The recent decision by Anthropic to temporarily withhold public release of its powerful new artificial intelligence model, Claude Mythos (Mythos), is a stark reminder of how cybersecurity must rapidly evolve to keep pace with AI.
It is reported that Mythos can autonomously identify and exploit software and network vulnerabilities at a scale and speed previously unavailable to risk actors. In order to address this risk, Canadian regulators, banks and government officials are convening emergency discussions and engaging directly with Anthropic to understand the risks posed by this new class of AI-enabled cyberattack.
What is especially concerning is not just the capability of Mythos itself, but what it reveals about the fragility of modern digital infrastructure. Information technology providers have historically been reluctant to undertake robust architectural remediation. AI models like Mythos can capitalize on that liability, discovering and exploiting unknown vulnerabilities across operating systems, browsers, and enterprise software for which no patch is available (often referred to as "zero-day vulnerabilities").
For businesses, the takeaway is clear: where operations are increasingly reliant on third-party information technology providers, the security postures of these actors directly affects your risk exposure. Now is the time to ask pointed questions of your vendors, including for example:
- Are the vendors conducting regular and robust third-party security assessments?
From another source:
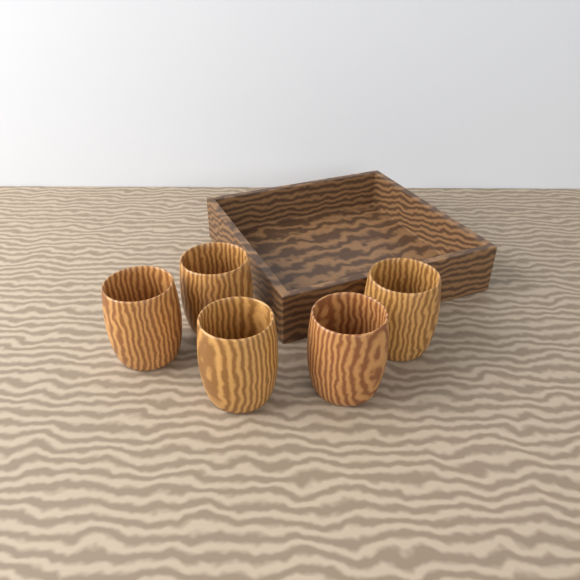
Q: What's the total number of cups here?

- How are they preparing for AI-enabled attacks?
- Do they have plans beyond routine patching to address systemic vulnerabilities?
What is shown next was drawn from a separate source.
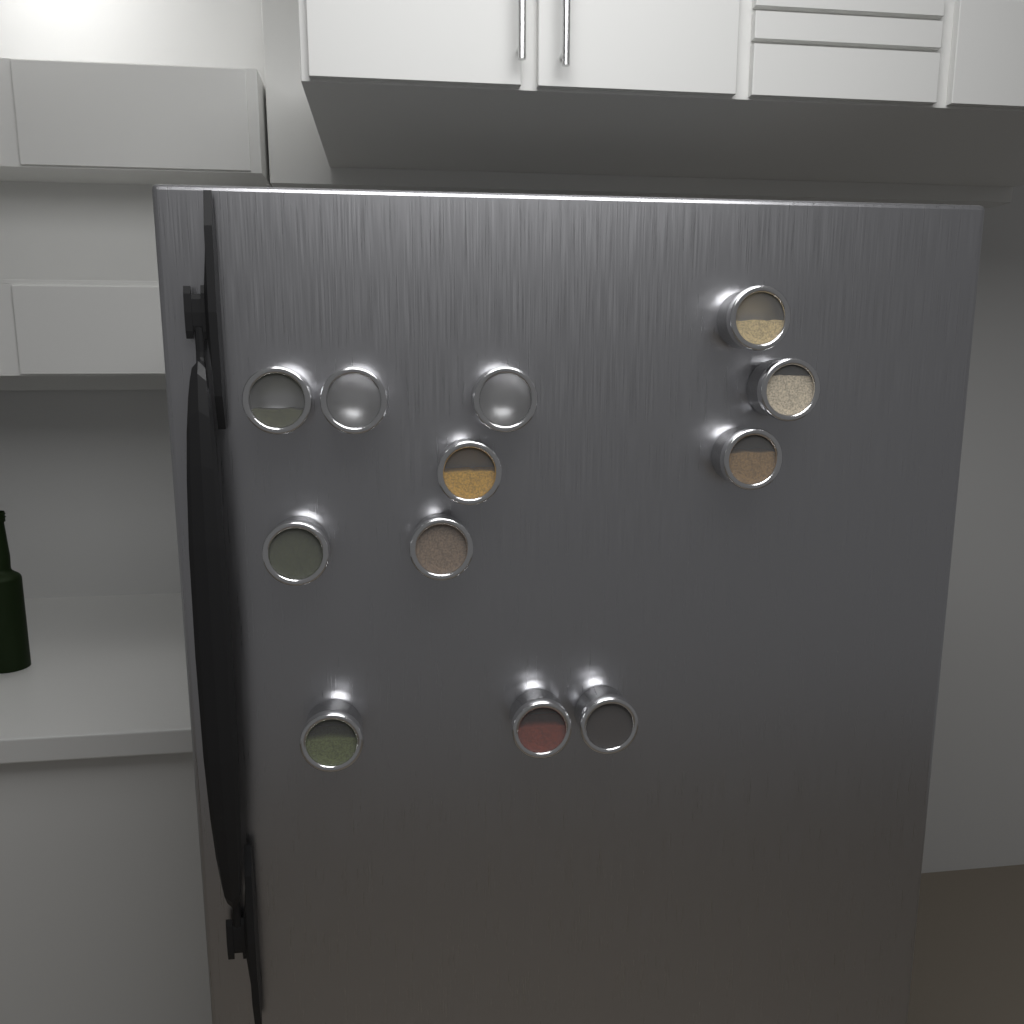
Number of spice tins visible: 12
The cost of failing to evaluate and adapt far outweighs the cost of investing upfront in resilience. Organizations should accordingly seek assurances from their information technology providers about their modern security preparedness, governance controls, and incident response capabilities. In a new era of cyber risk driven by artificial intelligence, asking hard questions of your vendors today is a practical step to avoid material liability tomorrow.